Da Nyerere l'itinerario prosegue verso nord attraverso il corridoio settentrionale del Selous fino a Mikumi: un tragitto di cinque-sei ore attraverso le zone cuscinetto e le aree di gestione faunistica che circondano il margine settentrionale del parco, attraverso terre comunitarie dove il confine tra area protetta e non protetta è segnato da un cambiamento nella densità della vegetazione e dalla comparsa di fattorie a bordo strada. Nel primo pomeriggio la strada entra nel Mikumi Gap — il passo tra le catene montuose di Uluguru e Rubeho, dove si apre sotto di voi il panorama della Mkata Floodplain, che sorprende genuinamente la maggior parte dei visitatori in arrivo dalla fitta boscaglia di Nyerere. Il paesaggio è aperto in un modo che la terra fluviale non è: erba alta, paludi stagionali, corridoi di acacie e il tipo di orizzonte che appartiene a una cartolina del Serengeti. La densità faunistica sulla Mkata Floodplain è il contrasto visivo su cui è costruito l'itinerario — dal mondo intimo e racchiuso del Rufiji all'osservazione faunistica sulle pianure aperte che Mikumi offre fin dal primo safari in jeep pomeridiano.

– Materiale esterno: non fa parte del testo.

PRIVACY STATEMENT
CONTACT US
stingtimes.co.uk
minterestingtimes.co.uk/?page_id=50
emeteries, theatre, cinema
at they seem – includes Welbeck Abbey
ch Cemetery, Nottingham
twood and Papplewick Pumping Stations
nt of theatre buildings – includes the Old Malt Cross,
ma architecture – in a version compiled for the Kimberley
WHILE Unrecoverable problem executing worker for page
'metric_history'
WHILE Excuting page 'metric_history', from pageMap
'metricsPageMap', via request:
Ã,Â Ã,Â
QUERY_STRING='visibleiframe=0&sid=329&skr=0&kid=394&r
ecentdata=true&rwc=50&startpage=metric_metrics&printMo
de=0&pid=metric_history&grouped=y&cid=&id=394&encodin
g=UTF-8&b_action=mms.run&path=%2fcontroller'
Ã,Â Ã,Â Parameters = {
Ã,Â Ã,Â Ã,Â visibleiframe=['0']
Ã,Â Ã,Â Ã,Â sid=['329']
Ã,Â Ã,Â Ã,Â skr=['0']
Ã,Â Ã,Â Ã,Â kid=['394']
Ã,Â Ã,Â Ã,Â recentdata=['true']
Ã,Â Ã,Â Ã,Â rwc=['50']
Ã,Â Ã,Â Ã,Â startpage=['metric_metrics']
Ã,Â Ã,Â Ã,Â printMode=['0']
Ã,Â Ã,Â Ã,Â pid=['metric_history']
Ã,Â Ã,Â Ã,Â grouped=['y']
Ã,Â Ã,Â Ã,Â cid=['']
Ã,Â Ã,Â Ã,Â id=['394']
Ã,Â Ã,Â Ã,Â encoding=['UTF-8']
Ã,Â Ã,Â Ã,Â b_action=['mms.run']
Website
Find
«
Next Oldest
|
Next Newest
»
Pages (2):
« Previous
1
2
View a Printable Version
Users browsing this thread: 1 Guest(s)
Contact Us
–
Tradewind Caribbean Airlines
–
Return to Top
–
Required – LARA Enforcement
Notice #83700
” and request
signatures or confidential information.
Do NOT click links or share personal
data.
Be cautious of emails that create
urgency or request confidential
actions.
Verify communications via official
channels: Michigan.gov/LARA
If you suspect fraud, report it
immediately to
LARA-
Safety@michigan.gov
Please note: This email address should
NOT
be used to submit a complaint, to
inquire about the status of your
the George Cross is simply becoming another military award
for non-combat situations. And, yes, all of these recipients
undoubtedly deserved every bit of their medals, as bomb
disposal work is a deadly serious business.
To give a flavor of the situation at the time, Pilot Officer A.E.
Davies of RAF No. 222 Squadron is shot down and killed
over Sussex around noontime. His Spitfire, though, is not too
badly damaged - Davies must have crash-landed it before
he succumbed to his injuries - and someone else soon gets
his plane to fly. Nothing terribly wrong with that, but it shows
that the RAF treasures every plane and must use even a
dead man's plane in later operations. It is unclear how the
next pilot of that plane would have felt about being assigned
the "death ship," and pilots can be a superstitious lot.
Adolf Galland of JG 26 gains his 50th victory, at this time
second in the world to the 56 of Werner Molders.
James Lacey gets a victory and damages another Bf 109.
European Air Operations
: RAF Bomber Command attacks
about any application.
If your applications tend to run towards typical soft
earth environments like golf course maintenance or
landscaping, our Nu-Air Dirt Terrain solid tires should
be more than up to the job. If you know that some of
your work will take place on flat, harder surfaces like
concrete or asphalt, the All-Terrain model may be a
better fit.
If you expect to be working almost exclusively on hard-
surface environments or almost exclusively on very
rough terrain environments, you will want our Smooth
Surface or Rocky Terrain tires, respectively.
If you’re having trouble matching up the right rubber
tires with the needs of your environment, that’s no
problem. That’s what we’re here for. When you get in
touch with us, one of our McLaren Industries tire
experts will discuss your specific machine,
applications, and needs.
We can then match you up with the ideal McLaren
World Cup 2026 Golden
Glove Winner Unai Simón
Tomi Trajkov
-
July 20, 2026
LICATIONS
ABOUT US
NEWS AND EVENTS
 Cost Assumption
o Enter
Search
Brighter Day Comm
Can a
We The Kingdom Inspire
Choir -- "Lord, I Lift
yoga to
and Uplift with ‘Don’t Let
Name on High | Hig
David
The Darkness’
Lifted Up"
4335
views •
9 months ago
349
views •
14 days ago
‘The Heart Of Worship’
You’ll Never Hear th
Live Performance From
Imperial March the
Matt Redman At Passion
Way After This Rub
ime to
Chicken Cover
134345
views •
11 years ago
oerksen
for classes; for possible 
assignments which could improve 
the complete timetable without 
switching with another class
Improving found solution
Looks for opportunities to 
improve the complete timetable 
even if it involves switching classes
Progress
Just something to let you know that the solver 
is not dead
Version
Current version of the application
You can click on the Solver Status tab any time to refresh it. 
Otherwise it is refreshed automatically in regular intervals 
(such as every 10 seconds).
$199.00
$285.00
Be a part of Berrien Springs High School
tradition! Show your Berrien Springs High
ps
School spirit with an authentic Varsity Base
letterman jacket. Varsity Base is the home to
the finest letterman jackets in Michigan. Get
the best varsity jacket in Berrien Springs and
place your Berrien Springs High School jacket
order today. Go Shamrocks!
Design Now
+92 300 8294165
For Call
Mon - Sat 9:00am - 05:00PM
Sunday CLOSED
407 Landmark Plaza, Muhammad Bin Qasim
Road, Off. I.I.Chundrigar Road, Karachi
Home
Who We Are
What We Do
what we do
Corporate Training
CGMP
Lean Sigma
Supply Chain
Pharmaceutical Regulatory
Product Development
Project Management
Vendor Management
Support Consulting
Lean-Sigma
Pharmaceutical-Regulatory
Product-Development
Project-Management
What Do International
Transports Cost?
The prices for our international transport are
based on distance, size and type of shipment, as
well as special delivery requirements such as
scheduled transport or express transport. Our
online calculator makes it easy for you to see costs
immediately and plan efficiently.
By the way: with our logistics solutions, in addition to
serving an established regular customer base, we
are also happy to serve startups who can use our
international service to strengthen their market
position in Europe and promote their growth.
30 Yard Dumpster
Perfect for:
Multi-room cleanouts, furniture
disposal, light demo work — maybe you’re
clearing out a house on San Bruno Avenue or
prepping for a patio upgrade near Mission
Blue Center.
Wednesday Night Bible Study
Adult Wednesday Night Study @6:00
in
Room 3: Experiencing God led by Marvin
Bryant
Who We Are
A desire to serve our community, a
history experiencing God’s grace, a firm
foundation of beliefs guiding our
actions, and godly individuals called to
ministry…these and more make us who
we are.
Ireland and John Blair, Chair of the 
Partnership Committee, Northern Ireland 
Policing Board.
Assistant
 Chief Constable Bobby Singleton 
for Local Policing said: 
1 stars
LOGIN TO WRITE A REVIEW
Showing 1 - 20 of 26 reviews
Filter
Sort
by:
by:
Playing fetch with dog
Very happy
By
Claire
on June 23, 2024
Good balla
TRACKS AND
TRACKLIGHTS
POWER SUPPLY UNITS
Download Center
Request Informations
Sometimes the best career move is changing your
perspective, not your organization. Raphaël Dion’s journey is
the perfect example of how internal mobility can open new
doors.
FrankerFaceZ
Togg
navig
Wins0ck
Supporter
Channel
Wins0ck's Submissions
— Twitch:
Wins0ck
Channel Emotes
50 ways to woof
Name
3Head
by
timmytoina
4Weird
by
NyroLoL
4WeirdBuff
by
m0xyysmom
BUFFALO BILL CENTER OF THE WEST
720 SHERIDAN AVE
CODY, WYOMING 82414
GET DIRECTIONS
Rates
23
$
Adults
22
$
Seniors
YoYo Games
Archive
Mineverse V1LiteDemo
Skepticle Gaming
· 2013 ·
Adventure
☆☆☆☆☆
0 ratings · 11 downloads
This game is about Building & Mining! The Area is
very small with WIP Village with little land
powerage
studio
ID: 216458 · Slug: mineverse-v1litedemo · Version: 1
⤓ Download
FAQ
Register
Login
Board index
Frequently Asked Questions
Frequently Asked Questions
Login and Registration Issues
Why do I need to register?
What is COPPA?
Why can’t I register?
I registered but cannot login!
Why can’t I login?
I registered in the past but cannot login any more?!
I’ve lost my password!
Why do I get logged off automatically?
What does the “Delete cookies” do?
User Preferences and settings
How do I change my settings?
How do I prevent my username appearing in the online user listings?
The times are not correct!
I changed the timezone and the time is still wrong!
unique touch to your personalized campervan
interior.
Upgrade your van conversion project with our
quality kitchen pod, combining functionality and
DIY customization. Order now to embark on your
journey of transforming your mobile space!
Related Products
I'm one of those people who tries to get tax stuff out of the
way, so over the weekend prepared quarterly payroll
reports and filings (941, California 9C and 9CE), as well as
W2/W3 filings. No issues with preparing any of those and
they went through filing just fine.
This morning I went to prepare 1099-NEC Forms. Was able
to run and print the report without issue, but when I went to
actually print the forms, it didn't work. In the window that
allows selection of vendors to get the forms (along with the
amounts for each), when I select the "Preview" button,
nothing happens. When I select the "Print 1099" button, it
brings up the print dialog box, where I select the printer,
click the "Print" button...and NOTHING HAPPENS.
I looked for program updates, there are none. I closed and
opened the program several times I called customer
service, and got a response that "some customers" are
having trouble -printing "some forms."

Mikumi si merita le sue due notti. Il primo pomeriggio stabilisce cosa sia il parco: branchi di bufali di duecento animali che si muovono sulla pianura alluvionale, giraffe che brucano al margine di acacie, branchi di leoni visibili dal veicolo su terreno aperto. L'intera giornata successiva va più a fondo — pozze di ippopotami lungo il Mkata River, i margini boschivi dove kudu maggiori e antilopi sable si muovono con copertura parziale, il circuito mattutino dove la guida legge i richiami d'allarme e gli schemi di volo degli avvoltoi che portano alla preda della notte precedente. Due notti significano due mattine, e a Mikumi le mattine appartengono ai predatori che hanno cacciato durante la notte e sono ancora presenti nella luce del primo mattino.
Il quinto giorno riporta a casa lungo l'autostrada A7 — cinque ore di asfalto attraverso la campagna montuosa a ovest di Morogoro, con la strada che scende dagli altopiani agricoli verso le pianure costiere e arriva a Dar in tempo per un pranzo tardivo. Nessun volo charter necessario, nessun trasferimento aeroportuale aggiuntivo, nessun limite di peso sui bagagli. L'itinerario inizia e termina nello stesso hotel a Dar, e tutto ciò che sta nel mezzo è stato svolto su strada, su strade che, per gli standard del circuito meridionale, sono davvero molto buone.
Questa è la versione più accessibile del circuito meridionale. Due parchi, un fiume, una pianura aperta, nessun volo. L'itinerario giusto per i viaggiatori che vogliono una fauna seria e un'assenza gestibile da tutto il resto.